Interview Talking Points
- Root cause framing: "The core insight is that failed retrievals — where the right chunk exists but isn't found — are more damaging than generation errors, and they stem from chunks losing context when separated from their source document."
- The enrichment step: "Each chunk is sent to an LLM alongside the full document, and the LLM generates a concise context snippet that is prepended to the chunk before embedding. This is a one-time ingestion cost, not a query-time cost."
- Hybrid search rationale: "Embeddings handle semantic similarity well but miss exact keyword matches. BM25 catches those. Combining them reduced failed retrievals by 49%, compared to 35% with embeddings alone — meaning roughly a third of the remaining failures were keyword-match problems."
- Reranking as a precision layer: "A cross-encoder reranker jointly attends to query-chunk pairs, producing much more accurate relevance scores than bi-encoder retrieval. It's too expensive for the full corpus but highly effective on the top candidates from first-stage retrieval."
- Cost engineering: "Prompt caching keeps the document in the LLM's KV cache while varying only the chunk text per call, cutting enrichment cost by ~90%. This makes the approach practical at scale — you batch chunks from the same document sequentially to maximize cache hits."
- Layered improvement story: "Each technique compounds: contextual embeddings (35%), plus BM25 (49%), plus reranking (67%). In an interview, I'd frame this as a lesson in systematic ablation — each layer addresses a distinct failure mode."
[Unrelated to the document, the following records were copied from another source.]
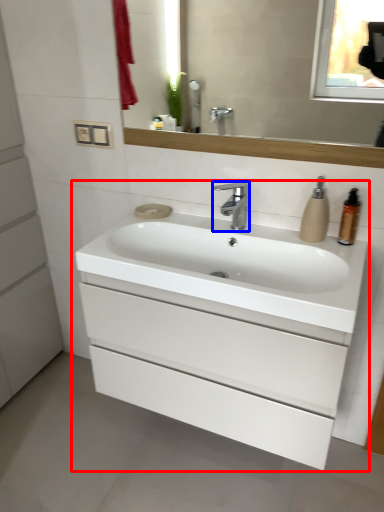
Question: Which object is further to the camera taking this photo, bathroom cabinet (highlighted by a red box) or tap (highlighted by a blue box)?

Choices:
 (A) bathroom cabinet
 (B) tap

Answer: (B)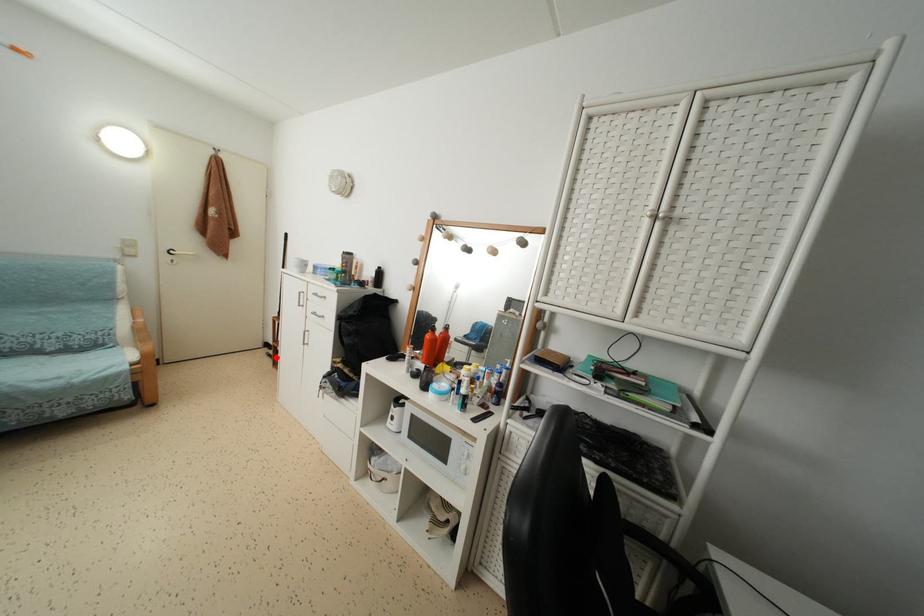
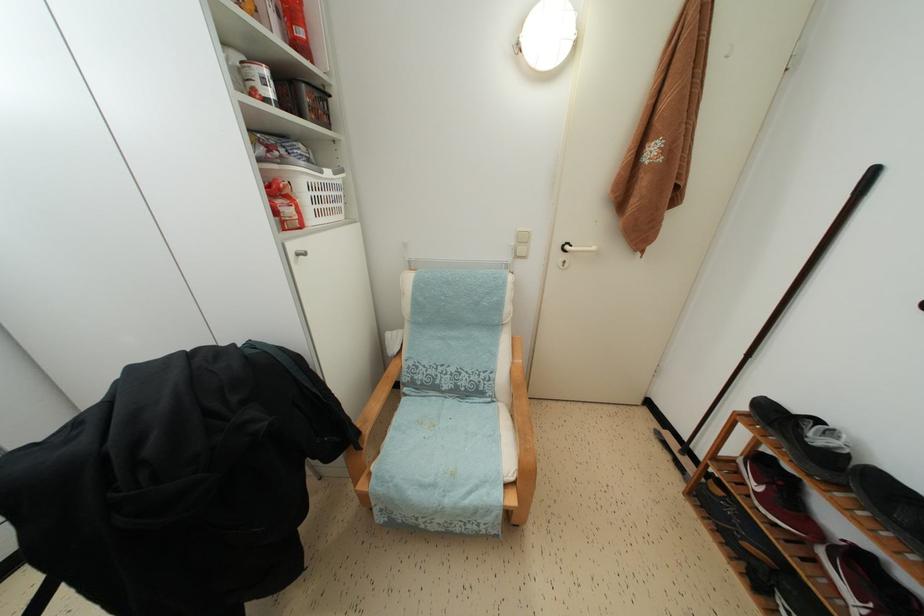
Question: I am providing you with two images of the same scene from different viewpoints. In image1, a red point is highlighted. Considering the same 3D point in image2, which of the following is correct?

Choices:
 (A) It is closer
 (B) It is farther

Answer: (A)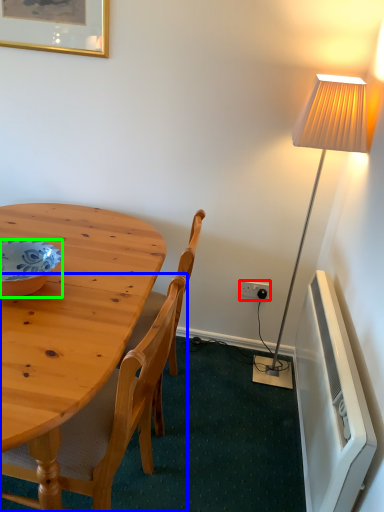
Question: Estimate the real-world distances between objects in this image. Which object is farther from power outlet (highlighted by a red box), chair (highlighted by a blue box) or bowl (highlighted by a green box)?

Choices:
 (A) chair
 (B) bowl

Answer: (B)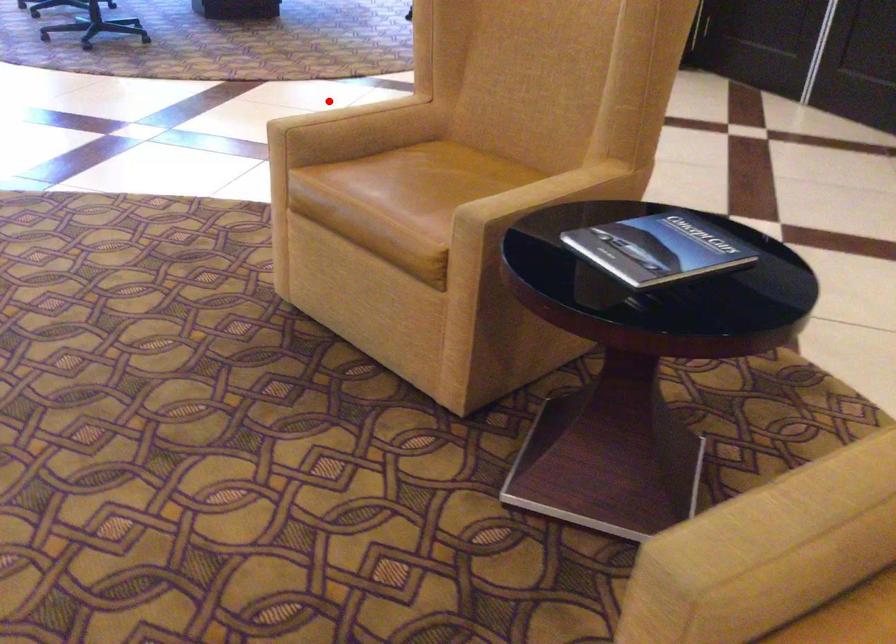
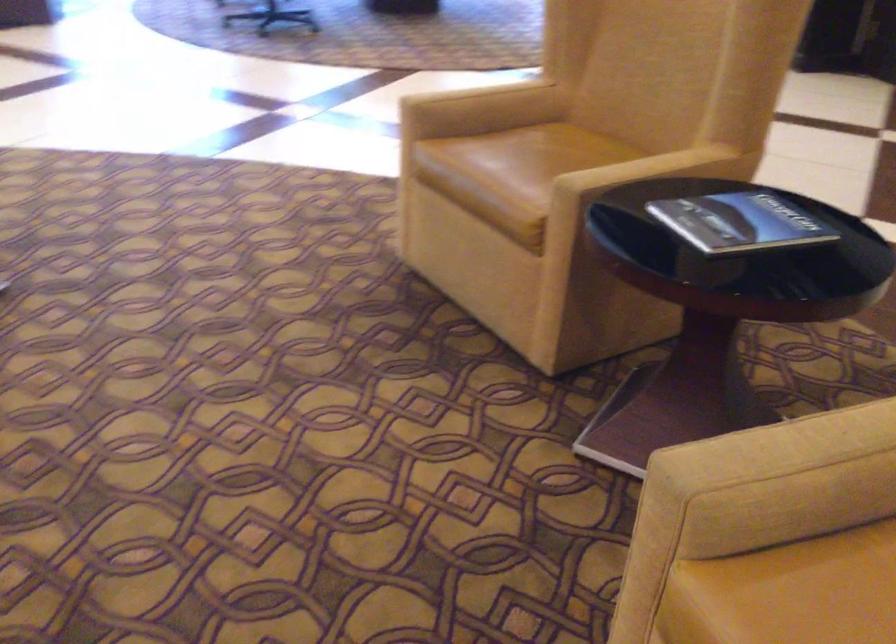
The point at the highlighted location is marked in the first image. Where is the corresponding point in the second image?

(478, 91)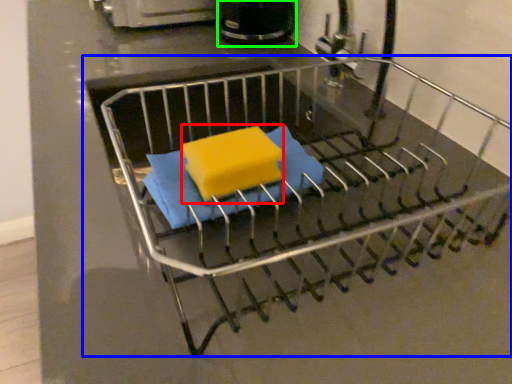
Question: Based on their relative distances, which object is nearer to cheese (highlighted by a red box)? Choose from furniture (highlighted by a blue box) and appliance (highlighted by a green box).

Choices:
 (A) furniture
 (B) appliance

Answer: (A)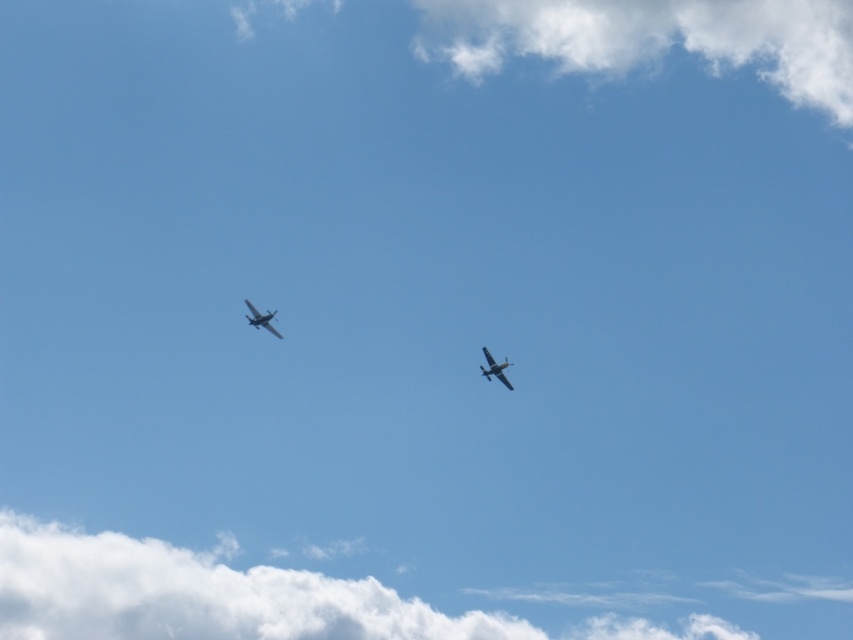
Question: Does white fluffy cloud at upper center appear under metallic silver airplane at upper center?

Choices:
 (A) no
 (B) yes

Answer: (A)

Question: Which of these objects is positioned farthest from the white fluffy cloud at upper center?

Choices:
 (A) metallic silver airplane at upper center
 (B) white fluffy cloud at lower left
 (C) metallic silver airplane at upper left

Answer: (C)

Question: Based on their relative distances, which object is nearer to the white fluffy cloud at lower left?

Choices:
 (A) metallic silver airplane at upper center
 (B) metallic silver airplane at upper left

Answer: (B)

Question: Can you confirm if white fluffy cloud at lower left is smaller than metallic silver airplane at upper left?

Choices:
 (A) yes
 (B) no

Answer: (B)

Question: Observing the image, what is the correct spatial positioning of white fluffy cloud at lower left in reference to metallic silver airplane at upper center?

Choices:
 (A) below
 (B) above

Answer: (A)

Question: Considering the real-world distances, which object is farthest from the white fluffy cloud at lower left?

Choices:
 (A) white fluffy cloud at upper center
 (B) metallic silver airplane at upper left

Answer: (B)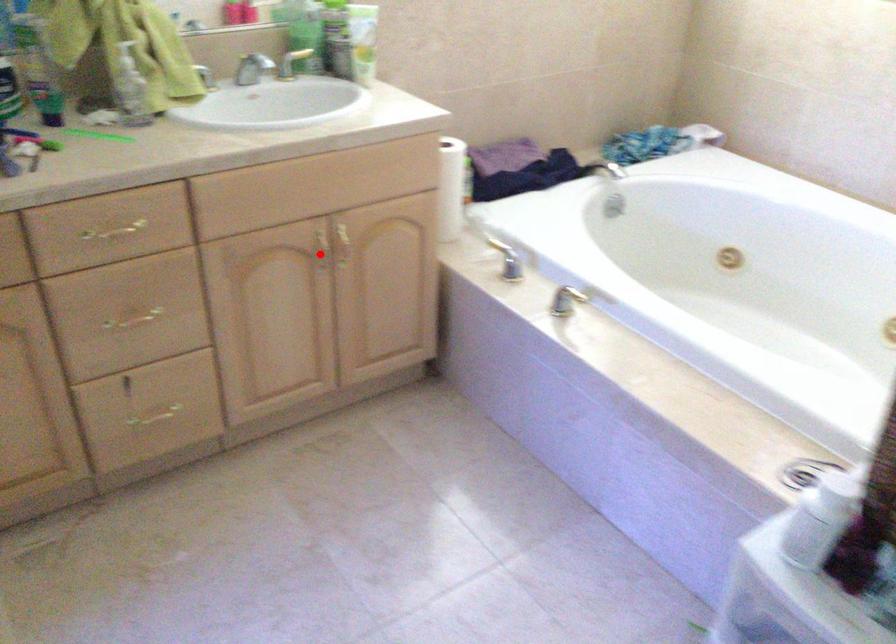
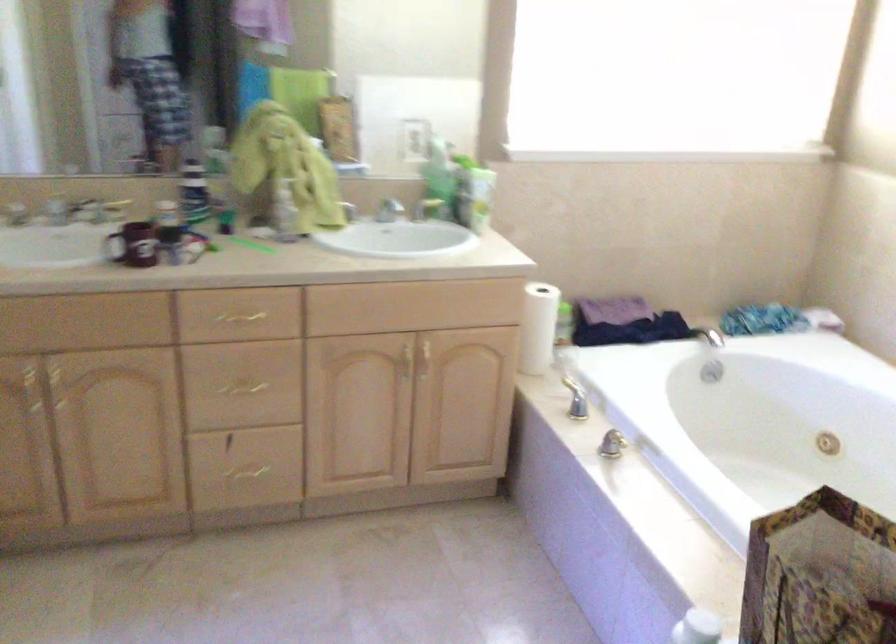
Question: I am providing you with two images of the same scene from different viewpoints. In image1, a red point is highlighted. Considering the same 3D point in image2, which of the following is correct?

Choices:
 (A) It is closer
 (B) It is farther

Answer: (B)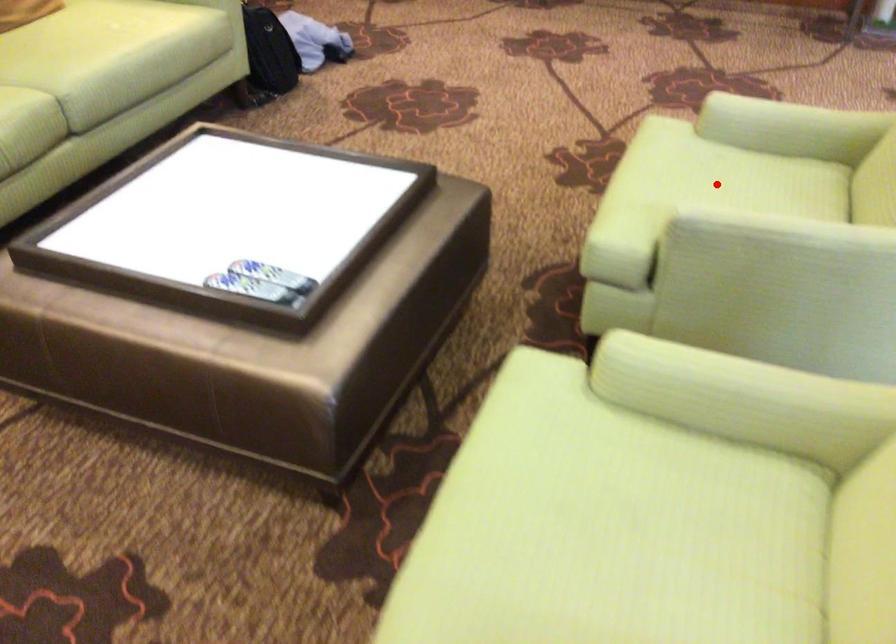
- Model-agnostic design: "Prepending context works with any embedding model and any BM25 implementation. There's no fine-tuning required, which makes it easy to swap in better models later without re-engineering the pipeline."
- Tradeoff awareness: "The main tradeoff is ingestion latency and cost vs. retrieval quality. The context generation step adds an LLM call per chunk during ingestion, but prompt caching and batching mitigate this. Query-time latency is only marginally affected since the reranker runs on a small candidate set."